═══ Brano fornito
Adriano Celentano

Celentano '80: musica, cinema e... Fantastico

Quella di Adriano Celentano è una carriera lunghissima a cui bisognerebbe dedicare più capitoli. Non avendo voglia di annoiare i lettori ci limiteremo per ora a un condensato relativo naturalmente ai soli anni '80. L'occasione di parlarne arriva nell'imminenza dell'uscita del suo ultimo album, intitolato Facciamo finta che sia vero, per il quale riserviamo il giudizio quando avremo la possibilità di ascoltarlo. A noi intanto interessa in questo momento scrivere di quanto accadeva trent'anni fa e quindi partiamo dal 1980.

Si tratta di un anno piuttosto importante per il 'molleggiato' su due versanti - cinema e musica - un binomio ormai consolidato. Esce infatti Il bisbetico domato, commedia diretta da Castellano e Pipolo e interpretata insieme a una strepitosa Ornella Muti, rifiutata testardamente dal fattore Elia che alla fine però inevitabilmente capitolerà. Titoli di coda del blockbuster affidati alla voce di Celentano che interpreta Innamorata, incavolata a vita, scritta da Toto Cutugno, in quel periodo stretto collaboratore del nostro (si pensi ad esempio al grande successo di Soli uscita nel 1978). Sempre quell'anno viene pubblicato l'album Un po' artista e un po' no che contiene un altro classico dell'era Cutugno, ossia Il tempo se ne va. Il testo, elaborato insieme a Cristiano Minellono, si disegna su una melodia dai sapori nostalgici che lo porta ai primi posti della classifica.

Passa un anno e Celentano è ancora una volta sul grande schermo con Innamorato pazzo: squadra vincente non si cambia e puntualmente, grazie all'autista Barnaba, si replica il successo di pubblico (dello stesso anno è anche Asso). E come ormai prassi anche nuovo album, Deus, che contiene diverse cover tra le quali c'è n'è una di High time we went, classico del repertorio di Joe Cocker reintitolato per l'occasione L'artigiano e che ne è il singolo portante. In esso compaiono quelle tematiche sociali che Celentano ha esplorato più volte nella sua carriera.
══════
═══ Dati da analizzare
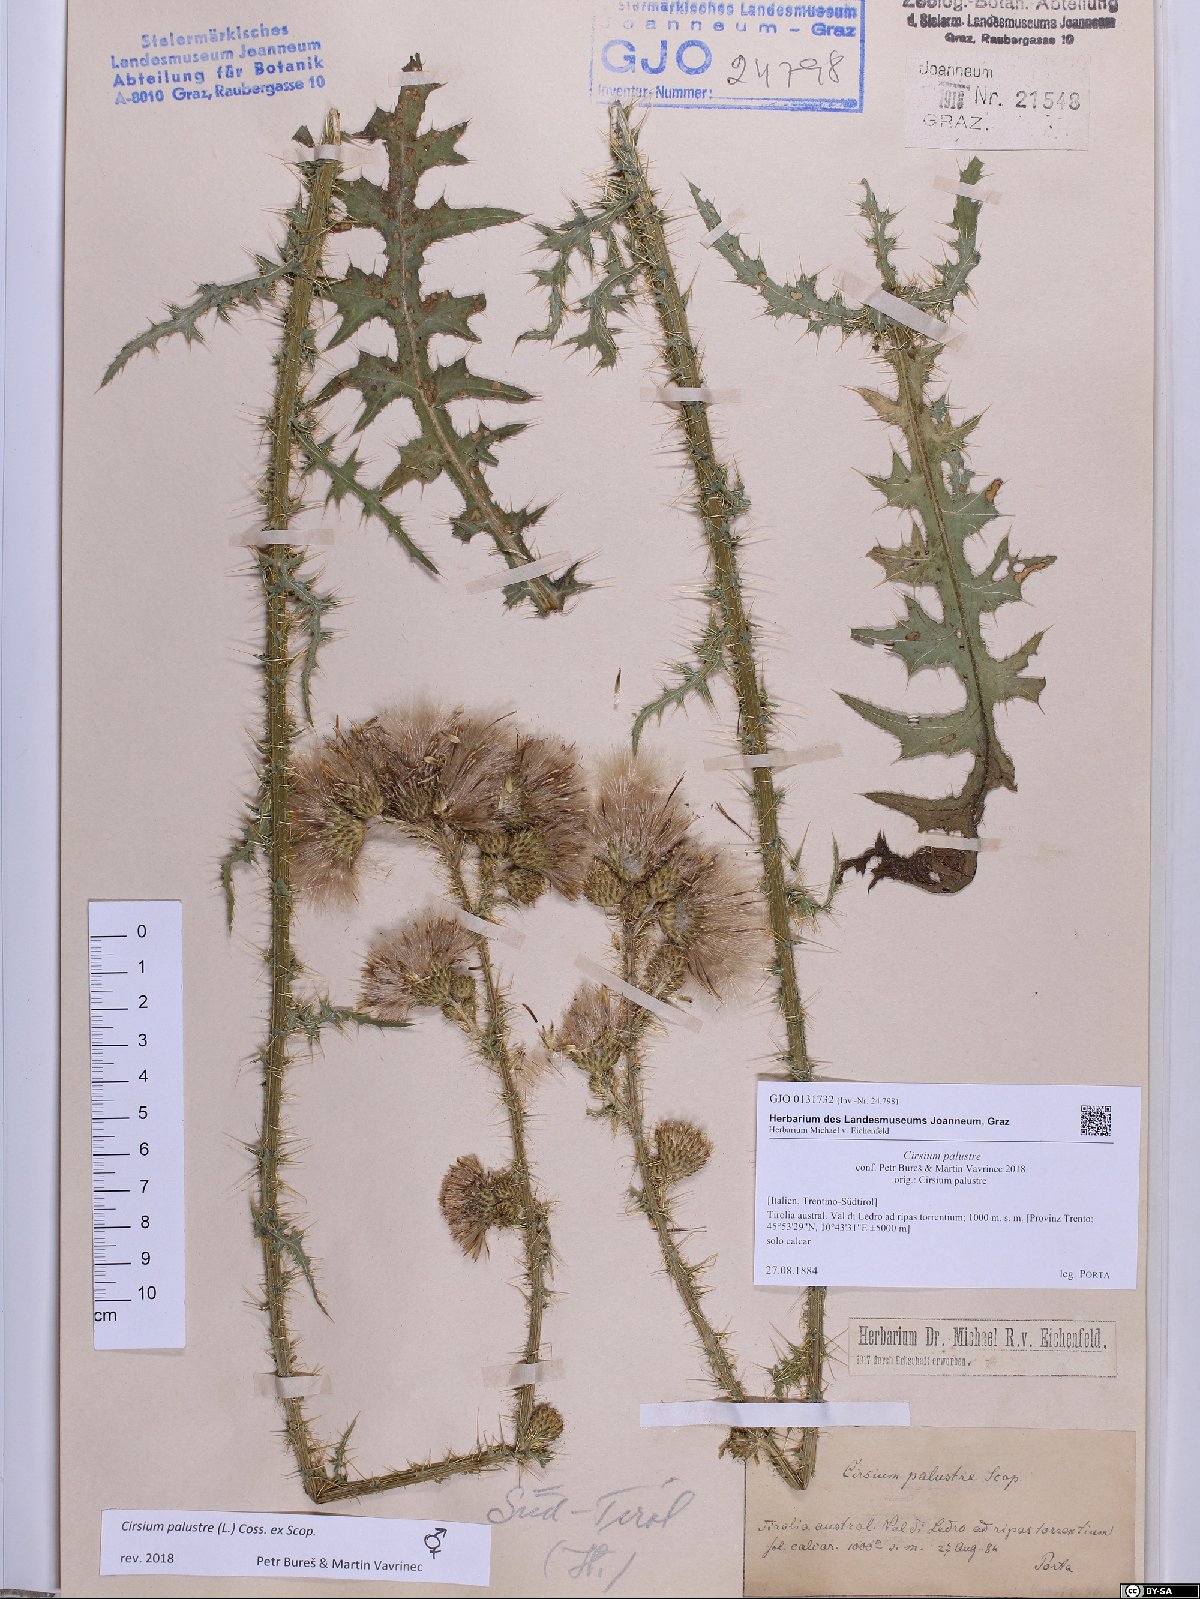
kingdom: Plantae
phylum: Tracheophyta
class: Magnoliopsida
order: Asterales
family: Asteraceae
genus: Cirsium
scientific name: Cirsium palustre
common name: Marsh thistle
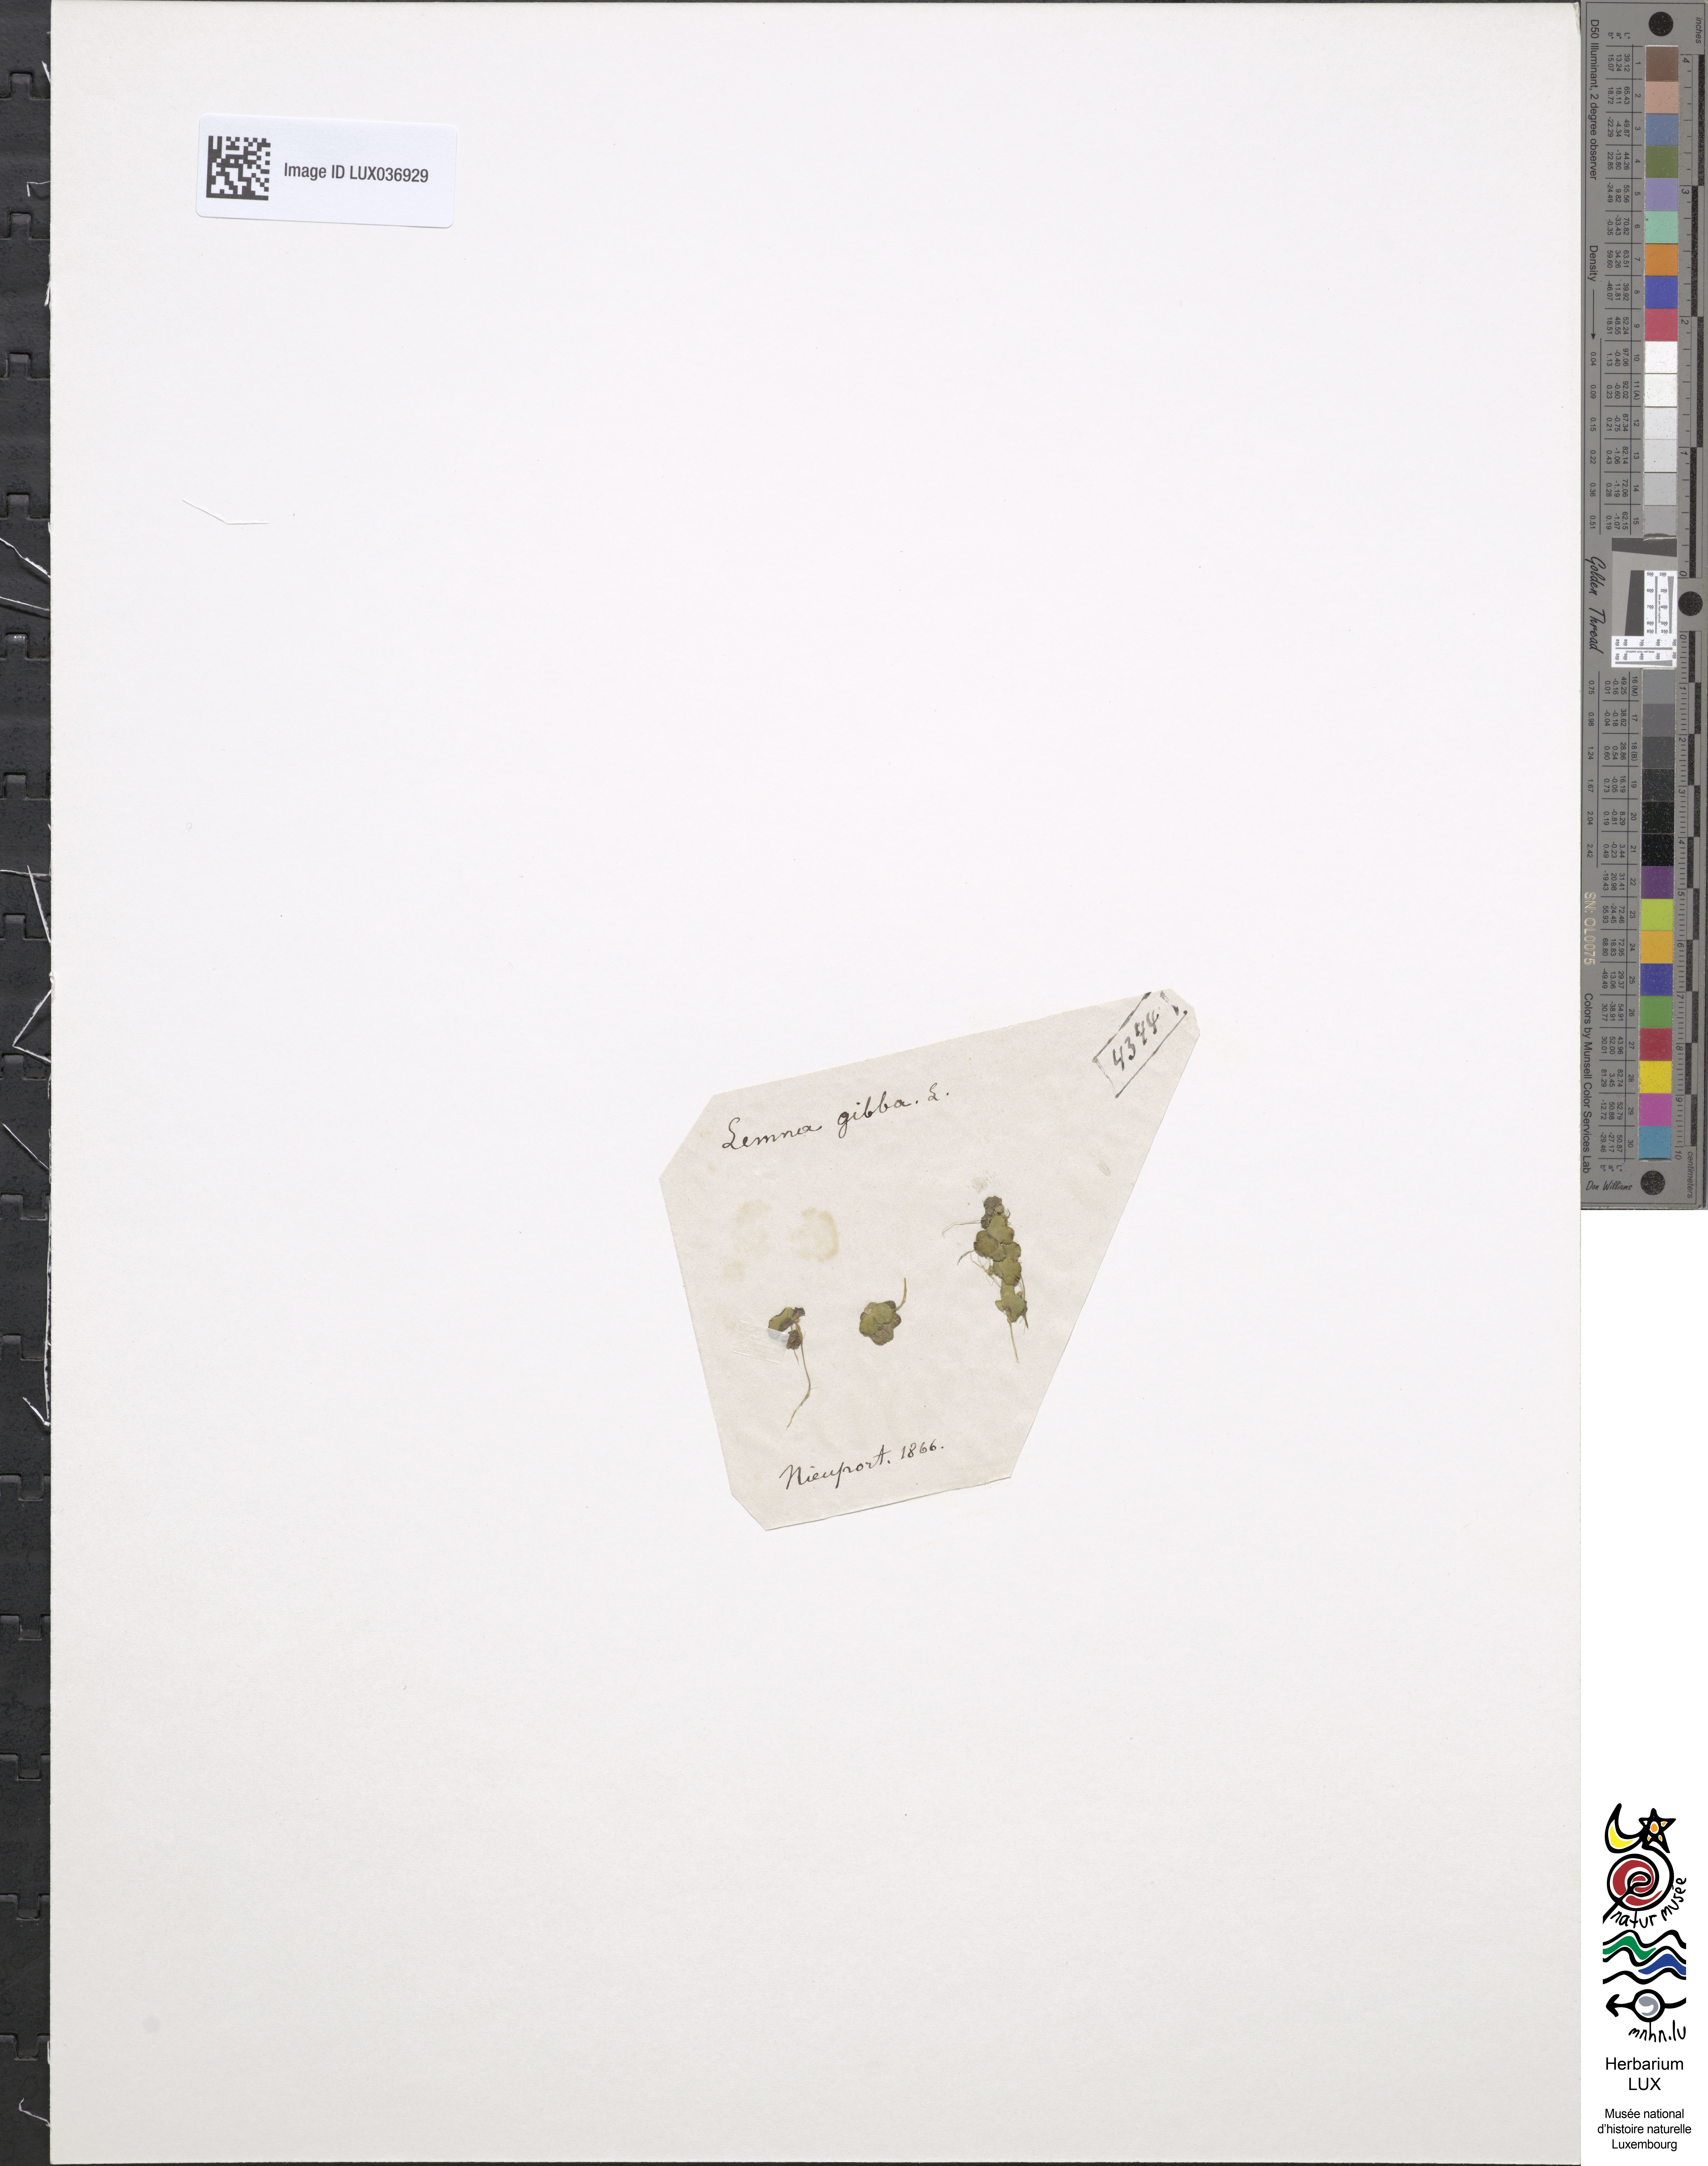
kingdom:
══════
Dettagli del compito —
Per ciascuna delle affermazioni seguenti, indica se concorda con il testo su Celentano negli anni '80 rispondendo sì o no. Riporta tra virgolette le parole esatte del testo che decidono la risposta.
1. Il bisbetico domato è stato diretto da Castellano e Pipolo.
2. Innamorata, incavolata a vita è stata scritta da Adriano Celentano.
3. L'artigiano è la versione reintitolata di un brano del repertorio di Joe Cocker.

Risposta scritta —
1. Sì: «commedia diretta da Castellano e Pipolo».
2. No: «Innamorata, incavolata a vita, scritta da Toto Cutugno».
3. Sì: «High time we went, classico del repertorio di Joe Cocker reintitolato per l'occasione L'artigiano».